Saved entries
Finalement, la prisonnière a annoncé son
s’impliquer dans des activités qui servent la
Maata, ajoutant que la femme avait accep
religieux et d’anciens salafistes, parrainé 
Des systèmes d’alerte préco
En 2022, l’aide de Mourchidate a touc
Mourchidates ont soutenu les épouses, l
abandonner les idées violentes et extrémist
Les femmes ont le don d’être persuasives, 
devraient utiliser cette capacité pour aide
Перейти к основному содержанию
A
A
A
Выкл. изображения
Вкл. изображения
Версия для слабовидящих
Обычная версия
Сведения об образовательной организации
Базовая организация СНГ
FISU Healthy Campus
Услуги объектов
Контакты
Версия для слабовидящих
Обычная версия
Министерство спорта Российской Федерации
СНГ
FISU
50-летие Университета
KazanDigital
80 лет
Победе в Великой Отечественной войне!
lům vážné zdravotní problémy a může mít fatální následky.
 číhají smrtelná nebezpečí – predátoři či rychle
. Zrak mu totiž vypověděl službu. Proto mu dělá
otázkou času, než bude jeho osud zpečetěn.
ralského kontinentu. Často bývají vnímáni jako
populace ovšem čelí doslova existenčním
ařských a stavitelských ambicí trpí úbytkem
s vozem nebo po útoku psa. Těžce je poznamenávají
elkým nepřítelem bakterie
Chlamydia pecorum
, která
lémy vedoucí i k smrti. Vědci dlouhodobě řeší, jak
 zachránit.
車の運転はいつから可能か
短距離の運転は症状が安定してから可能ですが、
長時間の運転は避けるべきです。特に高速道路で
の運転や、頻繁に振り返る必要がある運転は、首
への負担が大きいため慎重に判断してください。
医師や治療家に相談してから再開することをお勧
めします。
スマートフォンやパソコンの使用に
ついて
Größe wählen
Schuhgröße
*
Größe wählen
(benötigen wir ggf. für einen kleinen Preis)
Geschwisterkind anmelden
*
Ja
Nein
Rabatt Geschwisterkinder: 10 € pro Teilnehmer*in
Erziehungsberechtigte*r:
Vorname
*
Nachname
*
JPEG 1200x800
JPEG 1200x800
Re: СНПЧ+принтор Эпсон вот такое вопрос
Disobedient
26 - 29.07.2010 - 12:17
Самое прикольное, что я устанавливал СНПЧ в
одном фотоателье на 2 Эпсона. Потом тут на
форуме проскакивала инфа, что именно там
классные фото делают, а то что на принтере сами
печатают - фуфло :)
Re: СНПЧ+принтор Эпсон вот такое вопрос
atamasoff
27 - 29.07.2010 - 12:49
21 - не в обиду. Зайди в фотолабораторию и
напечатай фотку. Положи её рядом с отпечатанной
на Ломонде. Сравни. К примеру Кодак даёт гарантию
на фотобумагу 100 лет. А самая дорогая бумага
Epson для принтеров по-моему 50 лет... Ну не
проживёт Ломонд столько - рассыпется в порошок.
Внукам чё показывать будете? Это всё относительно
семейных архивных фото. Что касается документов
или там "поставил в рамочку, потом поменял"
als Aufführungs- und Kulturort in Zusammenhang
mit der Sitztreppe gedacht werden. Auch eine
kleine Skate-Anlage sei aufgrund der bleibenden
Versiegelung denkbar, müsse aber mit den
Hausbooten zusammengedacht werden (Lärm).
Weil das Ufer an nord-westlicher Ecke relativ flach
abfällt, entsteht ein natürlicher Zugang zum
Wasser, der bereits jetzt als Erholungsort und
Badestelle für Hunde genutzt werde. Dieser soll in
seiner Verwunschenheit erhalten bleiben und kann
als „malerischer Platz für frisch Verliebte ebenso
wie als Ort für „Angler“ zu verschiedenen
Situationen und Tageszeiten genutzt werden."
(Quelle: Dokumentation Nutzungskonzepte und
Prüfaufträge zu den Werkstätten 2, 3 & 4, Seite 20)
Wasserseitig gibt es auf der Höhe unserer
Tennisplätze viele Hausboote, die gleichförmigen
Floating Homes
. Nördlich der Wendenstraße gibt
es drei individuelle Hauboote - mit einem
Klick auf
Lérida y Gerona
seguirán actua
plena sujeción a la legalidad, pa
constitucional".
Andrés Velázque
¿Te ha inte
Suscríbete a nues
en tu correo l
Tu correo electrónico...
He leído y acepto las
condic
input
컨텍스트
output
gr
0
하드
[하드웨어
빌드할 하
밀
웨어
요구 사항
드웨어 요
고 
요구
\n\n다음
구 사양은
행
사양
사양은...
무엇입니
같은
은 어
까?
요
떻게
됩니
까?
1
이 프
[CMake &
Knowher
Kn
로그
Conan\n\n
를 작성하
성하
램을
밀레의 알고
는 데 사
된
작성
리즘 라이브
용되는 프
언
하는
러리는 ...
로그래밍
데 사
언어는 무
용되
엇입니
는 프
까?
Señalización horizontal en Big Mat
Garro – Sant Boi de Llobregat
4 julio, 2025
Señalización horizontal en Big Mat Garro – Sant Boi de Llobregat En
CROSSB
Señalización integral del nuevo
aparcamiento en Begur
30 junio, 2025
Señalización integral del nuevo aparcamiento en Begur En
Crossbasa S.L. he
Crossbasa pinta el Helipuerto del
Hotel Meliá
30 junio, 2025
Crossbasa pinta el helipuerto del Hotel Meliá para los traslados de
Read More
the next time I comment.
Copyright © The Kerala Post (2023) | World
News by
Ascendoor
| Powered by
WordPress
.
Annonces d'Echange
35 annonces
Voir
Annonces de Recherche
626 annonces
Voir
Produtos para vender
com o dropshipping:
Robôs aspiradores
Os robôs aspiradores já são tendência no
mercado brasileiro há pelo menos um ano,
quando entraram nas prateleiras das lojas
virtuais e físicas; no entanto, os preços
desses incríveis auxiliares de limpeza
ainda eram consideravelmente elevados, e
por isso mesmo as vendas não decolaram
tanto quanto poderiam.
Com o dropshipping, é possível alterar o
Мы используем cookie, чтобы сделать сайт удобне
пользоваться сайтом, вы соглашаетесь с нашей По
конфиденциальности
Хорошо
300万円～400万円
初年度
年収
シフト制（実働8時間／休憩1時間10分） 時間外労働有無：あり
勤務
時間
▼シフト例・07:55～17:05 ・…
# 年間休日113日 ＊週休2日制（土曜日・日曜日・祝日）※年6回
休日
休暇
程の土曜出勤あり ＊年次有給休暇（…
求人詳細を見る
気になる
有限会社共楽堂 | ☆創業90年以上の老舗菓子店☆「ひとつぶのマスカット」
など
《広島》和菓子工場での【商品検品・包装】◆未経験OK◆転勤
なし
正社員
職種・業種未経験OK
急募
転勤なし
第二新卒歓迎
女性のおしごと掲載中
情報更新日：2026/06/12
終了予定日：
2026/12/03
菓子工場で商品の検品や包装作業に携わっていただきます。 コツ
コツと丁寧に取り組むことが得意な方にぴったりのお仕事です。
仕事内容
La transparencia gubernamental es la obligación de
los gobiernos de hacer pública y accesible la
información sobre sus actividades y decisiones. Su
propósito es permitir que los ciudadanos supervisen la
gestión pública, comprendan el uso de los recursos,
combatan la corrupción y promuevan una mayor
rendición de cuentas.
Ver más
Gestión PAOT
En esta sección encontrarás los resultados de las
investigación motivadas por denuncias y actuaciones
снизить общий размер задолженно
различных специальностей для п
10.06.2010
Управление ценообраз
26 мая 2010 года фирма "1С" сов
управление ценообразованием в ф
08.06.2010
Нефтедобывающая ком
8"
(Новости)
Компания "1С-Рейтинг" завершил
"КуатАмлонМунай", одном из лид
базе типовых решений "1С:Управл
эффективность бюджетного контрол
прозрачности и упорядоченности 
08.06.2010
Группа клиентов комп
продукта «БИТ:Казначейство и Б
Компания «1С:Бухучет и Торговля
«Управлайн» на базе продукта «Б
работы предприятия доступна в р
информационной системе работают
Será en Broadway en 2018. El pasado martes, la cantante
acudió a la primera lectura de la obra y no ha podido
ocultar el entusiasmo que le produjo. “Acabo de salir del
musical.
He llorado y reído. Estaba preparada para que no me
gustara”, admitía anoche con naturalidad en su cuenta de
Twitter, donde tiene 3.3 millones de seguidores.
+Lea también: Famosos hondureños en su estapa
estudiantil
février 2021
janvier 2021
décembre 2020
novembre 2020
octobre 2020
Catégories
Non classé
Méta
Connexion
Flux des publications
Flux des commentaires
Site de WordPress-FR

> [PROBLEM TO WORK ON] Restate, word for word and with nothing added, the lines from the beginning of the records above through the line that contains "Les femmes ont".

> [EXERCISE RESULT]
Finalement, la prisonnière a annoncé son
s’impliquer dans des activités qui servent la
Maata, ajoutant que la femme avait accep
religieux et d’anciens salafistes, parrainé 
Des systèmes d’alerte préco
En 2022, l’aide de Mourchidate a touc
Mourchidates ont soutenu les épouses, l
abandonner les idées violentes et extrémist
Les femmes ont le don d’être persuasives, 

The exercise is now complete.